5 accounts, 1 comp/monitor
so i was playing around with this last night and it didn't seem to bad, i have 1750 ram, 2.8 amd processor. In about 1 hour i got to lvl 4 on all the toons, so i had a couple quesitons.
1 priest 4 mages
i made a macro for the mages, /assist main /cast fireball(rank 1)
I just click on the different clients and hit the macro, master loot to give quest items to all the different toons.
My question: I don't fully understand the necessity to multiple computers if this setup works. Once I integrate a auto-it script it will be a lot smoother.
So if my system can handle 5 accounts/clients at the same time is there a real necessity to 5 computers, or if it is just a ram issue, i have 4 ram slots, upgrading to 4 gig ram is still cheaper than 5 comps and monitors.
Or is it about the ultimate experience of 5 comps/monitors? I do think it would be hard to pvp with 5 clients on one comp, but leveling istn't that bad.
or am i off my rocker?
thx, i am new to all this just trying to figure it out
How do you set up more than one game on the same machine?
Can someone who is doing it please explain how? Do you just install wow to another directory or ?
My wife and I have 2 machines and 2 accounts. I wanted to play dual when she's not around but I havent decided if I should use synergy and control both machines or if I should just have 2 wow windows up instead.
Re: 5 accounts, 1 comp/monitor
Quote:
Originally Posted by stompershock
I do think it would be hard to pvp with 5 clients on one comp, but leveling istn't that bad.
You will be hard pressed to PVP (successfully) at all with less than 5 computers and 5 monitors. You need to send output to 5 "screens", monitor what is going on in real time and react instantly. Granted, you could get a massive 30" 2560 x 1600 monitor and decent 10k RPM or RAM based hard drive and some custom software to broadcast to every client but I have to ask what is the benefit? Even though it is more work and a greater cost (and may require you to run new power lines and cooling) the upsides for PvP are such that I never seriously considered running WoW on a single machine. Too many things can go wrong with a single point of failure and for PvP (at least for me) the reaction time just isn't there.
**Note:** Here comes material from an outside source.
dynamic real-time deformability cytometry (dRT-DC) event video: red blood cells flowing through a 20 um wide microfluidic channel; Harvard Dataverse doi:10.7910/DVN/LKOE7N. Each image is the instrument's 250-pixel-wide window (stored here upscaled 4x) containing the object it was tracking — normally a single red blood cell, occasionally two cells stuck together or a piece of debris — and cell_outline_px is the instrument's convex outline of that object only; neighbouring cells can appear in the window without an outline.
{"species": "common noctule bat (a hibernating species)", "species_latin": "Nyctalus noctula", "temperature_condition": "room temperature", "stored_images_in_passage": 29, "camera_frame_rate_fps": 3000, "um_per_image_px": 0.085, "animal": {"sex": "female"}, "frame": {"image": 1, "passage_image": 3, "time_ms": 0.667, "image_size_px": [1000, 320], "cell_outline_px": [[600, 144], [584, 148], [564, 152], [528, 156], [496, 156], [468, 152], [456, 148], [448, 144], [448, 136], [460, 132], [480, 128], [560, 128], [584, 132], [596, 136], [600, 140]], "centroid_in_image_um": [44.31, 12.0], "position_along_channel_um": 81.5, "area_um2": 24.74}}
Plus, there are some practical limitations on a 32 bit operating system - WoW needs 1 gig per client to run smoothly - and no 32 bit OS is able to support more than 3.X gigs (close to 4 but not quite).... so until 64 bit OSes are mainstream.....you would have to make do with latency switching from screen to screen and less than ideal ram per client.... plus the video card would have to be able to handle all 5 clients.... at the same time....
It's just not as elegant or as clean. Possible to be done but 5 separate machines is a far better way to go for the time being. Perhaps when we get quad core CPUs, better SLI drivers and handle the IO bottlenecks better then you could just run WoW (and the entire OS) virtualized. Right now none of that is possible and 3d gaming in a virtualized OS is unworkable to boot.